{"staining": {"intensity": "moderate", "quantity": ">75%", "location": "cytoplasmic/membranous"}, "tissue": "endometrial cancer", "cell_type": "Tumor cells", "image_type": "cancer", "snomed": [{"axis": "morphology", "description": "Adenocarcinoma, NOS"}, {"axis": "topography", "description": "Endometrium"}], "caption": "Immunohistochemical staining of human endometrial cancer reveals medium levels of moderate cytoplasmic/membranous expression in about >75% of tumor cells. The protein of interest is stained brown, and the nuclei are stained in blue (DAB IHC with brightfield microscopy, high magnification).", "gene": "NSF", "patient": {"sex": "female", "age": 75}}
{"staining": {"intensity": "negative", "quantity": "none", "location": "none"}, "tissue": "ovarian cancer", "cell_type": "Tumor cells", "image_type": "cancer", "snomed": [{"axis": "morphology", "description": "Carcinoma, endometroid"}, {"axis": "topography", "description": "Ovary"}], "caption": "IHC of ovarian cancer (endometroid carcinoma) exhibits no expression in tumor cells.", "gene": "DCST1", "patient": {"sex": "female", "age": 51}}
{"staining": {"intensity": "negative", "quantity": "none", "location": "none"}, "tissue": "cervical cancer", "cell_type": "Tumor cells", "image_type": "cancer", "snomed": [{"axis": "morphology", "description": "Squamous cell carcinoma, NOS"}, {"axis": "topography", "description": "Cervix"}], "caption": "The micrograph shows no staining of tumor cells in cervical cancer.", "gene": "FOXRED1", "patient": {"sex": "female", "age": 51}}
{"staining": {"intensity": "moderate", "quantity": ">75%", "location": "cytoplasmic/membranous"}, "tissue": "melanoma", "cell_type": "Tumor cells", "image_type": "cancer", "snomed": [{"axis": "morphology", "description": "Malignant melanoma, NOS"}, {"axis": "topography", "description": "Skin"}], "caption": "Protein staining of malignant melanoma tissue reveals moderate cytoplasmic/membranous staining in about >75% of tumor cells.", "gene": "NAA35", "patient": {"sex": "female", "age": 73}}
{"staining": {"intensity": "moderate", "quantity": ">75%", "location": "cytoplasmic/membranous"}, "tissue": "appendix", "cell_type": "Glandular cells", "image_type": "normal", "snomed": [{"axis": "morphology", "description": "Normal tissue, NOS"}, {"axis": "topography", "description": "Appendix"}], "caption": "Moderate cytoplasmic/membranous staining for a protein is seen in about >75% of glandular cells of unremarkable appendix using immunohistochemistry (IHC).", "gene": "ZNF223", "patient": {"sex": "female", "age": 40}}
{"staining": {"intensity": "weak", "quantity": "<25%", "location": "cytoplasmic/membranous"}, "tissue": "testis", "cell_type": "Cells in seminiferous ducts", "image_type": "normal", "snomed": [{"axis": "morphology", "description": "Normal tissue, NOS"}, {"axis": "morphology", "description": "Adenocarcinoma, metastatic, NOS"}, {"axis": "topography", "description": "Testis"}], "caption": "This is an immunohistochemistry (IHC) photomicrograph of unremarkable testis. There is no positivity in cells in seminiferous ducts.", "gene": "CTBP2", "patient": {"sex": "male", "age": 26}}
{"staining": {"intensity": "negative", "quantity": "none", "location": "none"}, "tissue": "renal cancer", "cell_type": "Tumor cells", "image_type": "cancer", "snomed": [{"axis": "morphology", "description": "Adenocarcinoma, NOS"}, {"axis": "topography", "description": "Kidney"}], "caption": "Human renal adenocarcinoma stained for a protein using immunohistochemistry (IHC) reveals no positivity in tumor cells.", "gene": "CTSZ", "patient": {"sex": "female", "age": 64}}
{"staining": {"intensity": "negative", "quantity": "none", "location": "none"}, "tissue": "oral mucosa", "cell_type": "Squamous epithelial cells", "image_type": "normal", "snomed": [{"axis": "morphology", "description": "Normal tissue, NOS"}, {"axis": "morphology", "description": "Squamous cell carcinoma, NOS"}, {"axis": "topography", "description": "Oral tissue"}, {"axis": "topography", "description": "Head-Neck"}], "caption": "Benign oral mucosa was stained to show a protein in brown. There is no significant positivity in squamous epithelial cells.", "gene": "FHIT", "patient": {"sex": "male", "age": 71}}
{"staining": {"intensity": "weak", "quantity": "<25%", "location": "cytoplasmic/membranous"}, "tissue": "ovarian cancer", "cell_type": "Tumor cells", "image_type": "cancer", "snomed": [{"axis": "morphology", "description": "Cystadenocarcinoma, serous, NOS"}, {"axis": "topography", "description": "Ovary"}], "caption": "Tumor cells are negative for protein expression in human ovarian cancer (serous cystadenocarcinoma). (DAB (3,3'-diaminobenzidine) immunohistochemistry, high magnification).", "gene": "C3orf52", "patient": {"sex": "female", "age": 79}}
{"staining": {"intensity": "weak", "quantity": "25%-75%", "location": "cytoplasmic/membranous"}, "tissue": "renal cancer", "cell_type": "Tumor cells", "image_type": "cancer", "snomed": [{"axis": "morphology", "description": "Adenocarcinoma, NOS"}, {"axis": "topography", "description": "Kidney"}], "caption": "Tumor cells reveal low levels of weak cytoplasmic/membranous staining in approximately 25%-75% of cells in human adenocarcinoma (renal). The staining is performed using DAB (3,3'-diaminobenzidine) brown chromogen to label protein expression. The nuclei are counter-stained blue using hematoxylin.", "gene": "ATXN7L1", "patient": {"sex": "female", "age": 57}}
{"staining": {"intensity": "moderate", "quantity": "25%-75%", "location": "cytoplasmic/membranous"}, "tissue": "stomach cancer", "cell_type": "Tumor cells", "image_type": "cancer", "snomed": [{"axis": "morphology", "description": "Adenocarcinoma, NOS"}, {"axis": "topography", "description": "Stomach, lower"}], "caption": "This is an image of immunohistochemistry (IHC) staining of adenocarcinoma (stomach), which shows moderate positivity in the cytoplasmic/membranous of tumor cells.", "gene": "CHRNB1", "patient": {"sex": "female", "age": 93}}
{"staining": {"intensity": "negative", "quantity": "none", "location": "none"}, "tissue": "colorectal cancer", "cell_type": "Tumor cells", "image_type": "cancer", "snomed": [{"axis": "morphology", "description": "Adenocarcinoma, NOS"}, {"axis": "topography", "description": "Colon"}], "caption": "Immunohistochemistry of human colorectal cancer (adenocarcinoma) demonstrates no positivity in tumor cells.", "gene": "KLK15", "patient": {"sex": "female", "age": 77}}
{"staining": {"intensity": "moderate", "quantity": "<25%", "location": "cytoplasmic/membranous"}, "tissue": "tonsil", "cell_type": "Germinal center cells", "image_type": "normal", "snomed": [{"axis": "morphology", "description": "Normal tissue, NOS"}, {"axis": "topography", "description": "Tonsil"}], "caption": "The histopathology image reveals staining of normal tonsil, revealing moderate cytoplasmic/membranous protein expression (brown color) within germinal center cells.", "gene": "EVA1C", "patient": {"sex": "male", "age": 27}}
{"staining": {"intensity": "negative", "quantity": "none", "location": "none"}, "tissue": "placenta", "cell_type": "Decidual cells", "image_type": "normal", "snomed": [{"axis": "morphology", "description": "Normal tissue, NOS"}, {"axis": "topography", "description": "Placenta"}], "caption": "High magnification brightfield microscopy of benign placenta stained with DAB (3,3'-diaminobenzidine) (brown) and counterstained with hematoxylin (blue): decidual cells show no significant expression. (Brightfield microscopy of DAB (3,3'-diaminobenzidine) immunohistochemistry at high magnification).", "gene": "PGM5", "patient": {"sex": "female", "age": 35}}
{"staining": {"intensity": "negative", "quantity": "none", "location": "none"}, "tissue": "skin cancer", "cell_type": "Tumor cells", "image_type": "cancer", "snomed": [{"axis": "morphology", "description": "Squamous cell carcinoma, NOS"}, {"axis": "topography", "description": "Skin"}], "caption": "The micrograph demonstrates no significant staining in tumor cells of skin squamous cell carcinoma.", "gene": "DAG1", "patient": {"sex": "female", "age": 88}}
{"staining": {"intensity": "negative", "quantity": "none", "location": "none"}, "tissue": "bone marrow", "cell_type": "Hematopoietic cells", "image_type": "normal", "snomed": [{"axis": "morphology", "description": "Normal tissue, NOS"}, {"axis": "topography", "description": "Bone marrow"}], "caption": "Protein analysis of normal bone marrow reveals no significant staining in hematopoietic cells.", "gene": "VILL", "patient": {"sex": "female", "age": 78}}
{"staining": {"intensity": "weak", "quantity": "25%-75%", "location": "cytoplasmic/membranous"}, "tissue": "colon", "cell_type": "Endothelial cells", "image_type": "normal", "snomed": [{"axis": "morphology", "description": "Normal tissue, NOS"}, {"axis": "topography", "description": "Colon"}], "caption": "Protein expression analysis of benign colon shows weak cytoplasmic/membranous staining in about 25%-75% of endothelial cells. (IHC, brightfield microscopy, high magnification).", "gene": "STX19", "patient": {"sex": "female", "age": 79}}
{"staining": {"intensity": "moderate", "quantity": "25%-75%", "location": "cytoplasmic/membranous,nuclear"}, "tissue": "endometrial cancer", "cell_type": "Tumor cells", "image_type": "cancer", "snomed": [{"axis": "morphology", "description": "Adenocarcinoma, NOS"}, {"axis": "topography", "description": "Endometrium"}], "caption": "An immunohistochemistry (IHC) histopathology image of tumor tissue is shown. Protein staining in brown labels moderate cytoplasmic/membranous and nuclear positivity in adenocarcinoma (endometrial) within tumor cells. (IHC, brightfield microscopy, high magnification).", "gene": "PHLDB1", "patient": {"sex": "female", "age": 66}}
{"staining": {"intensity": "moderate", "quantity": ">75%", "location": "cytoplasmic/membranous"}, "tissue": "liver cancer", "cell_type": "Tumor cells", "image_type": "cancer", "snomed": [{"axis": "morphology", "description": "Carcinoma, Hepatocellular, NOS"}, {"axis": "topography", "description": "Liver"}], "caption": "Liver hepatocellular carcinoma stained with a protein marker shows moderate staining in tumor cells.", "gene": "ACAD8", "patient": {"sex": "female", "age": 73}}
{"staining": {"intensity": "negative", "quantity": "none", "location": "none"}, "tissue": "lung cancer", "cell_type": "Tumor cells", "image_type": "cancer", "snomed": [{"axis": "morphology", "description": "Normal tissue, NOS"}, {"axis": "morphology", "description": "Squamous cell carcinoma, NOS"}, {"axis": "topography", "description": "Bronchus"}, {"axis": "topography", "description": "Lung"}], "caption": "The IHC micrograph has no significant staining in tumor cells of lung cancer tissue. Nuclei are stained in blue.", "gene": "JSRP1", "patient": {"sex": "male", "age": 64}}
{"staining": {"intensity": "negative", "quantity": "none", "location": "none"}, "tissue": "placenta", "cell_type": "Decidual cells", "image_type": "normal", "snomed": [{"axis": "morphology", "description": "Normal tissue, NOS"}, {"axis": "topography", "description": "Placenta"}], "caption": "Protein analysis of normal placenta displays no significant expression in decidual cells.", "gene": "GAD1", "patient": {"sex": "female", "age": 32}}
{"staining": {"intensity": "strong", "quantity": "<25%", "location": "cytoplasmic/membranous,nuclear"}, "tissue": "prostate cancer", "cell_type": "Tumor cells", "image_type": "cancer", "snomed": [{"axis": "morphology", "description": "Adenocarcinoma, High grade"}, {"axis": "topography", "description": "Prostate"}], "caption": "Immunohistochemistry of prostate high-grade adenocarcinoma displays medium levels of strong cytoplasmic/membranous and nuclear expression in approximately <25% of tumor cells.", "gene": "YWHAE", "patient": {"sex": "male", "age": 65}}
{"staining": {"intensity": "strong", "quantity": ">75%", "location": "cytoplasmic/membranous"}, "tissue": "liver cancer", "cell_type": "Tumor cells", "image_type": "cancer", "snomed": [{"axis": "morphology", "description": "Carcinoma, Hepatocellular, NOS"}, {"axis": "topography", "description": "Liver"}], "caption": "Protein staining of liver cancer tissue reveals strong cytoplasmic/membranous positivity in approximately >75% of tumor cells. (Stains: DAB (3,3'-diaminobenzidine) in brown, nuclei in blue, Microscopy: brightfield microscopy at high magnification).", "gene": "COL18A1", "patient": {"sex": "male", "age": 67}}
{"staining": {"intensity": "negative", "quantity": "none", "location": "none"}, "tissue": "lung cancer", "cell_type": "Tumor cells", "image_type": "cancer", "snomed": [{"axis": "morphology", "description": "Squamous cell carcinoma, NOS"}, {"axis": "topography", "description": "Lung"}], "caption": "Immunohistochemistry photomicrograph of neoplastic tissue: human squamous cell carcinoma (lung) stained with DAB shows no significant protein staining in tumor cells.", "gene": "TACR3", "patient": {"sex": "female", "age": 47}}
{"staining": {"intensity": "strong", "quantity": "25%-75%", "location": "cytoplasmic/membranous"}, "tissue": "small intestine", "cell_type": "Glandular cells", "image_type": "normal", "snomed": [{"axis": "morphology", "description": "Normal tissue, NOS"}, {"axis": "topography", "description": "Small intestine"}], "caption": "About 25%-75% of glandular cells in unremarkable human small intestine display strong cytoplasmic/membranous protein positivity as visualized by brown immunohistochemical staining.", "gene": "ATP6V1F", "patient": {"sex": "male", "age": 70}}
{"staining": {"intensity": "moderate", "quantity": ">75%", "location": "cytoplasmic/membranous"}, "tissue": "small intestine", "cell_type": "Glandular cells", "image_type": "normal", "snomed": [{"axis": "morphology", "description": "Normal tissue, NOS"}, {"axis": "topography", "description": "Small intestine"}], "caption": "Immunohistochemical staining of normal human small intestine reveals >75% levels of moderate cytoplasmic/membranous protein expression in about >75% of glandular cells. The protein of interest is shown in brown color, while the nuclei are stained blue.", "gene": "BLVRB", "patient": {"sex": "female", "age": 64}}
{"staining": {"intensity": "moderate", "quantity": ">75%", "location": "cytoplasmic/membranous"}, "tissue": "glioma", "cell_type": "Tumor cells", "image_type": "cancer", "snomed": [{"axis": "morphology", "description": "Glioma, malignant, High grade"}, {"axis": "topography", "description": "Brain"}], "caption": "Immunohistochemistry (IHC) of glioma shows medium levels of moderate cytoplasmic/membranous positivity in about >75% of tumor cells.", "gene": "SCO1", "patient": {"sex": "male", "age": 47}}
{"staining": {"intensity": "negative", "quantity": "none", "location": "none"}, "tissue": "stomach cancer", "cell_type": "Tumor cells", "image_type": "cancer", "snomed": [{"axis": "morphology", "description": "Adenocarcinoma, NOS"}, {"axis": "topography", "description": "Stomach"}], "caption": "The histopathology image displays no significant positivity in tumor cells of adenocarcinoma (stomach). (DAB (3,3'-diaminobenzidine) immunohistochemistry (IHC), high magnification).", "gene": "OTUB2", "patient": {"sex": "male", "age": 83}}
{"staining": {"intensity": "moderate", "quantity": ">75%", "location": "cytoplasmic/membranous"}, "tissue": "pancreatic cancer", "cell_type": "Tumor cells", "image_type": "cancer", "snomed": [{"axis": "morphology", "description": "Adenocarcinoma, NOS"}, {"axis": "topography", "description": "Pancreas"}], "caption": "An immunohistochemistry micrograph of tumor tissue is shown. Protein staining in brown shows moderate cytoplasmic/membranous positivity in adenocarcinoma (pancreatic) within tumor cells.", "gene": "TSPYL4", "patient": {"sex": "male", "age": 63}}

# # # # # # #

Look in the material above for the line with "expression analysis of" and the line with "immunohistochemistry (IHC) histopathology", and transcribe exactly those lines and all lines between them, nothing more.

▶ [Finished task]
{"staining": {"intensity": "weak", "quantity": "25%-75%", "location": "cytoplasmic/membranous"}, "tissue": "colon", "cell_type": "Endothelial cells", "image_type": "normal", "snomed": [{"axis": "morphology", "description": "Normal tissue, NOS"}, {"axis": "topography", "description": "Colon"}], "caption": "Protein expression analysis of benign colon shows weak cytoplasmic/membranous staining in about 25%-75% of endothelial cells. (IHC, brightfield microscopy, high magnification).", "gene": "STX19", "patient": {"sex": "female", "age": 79}}
{"staining": {"intensity": "moderate", "quantity": "25%-75%", "location": "cytoplasmic/membranous,nuclear"}, "tissue": "endometrial cancer", "cell_type": "Tumor cells", "image_type": "cancer", "snomed": [{"axis": "morphology", "description": "Adenocarcinoma, NOS"}, {"axis": "topography", "description": "Endometrium"}], "caption": "An immunohistochemistry (IHC) histopathology image of tumor tissue is shown. Protein staining in brown labels moderate cytoplasmic/membranous and nuclear positivity in adenocarcinoma (endometrial) within tumor cells. (IHC, brightfield microscopy, high magnification).", "gene": "PHLDB1", "patient": {"sex": "female", "age": 66}}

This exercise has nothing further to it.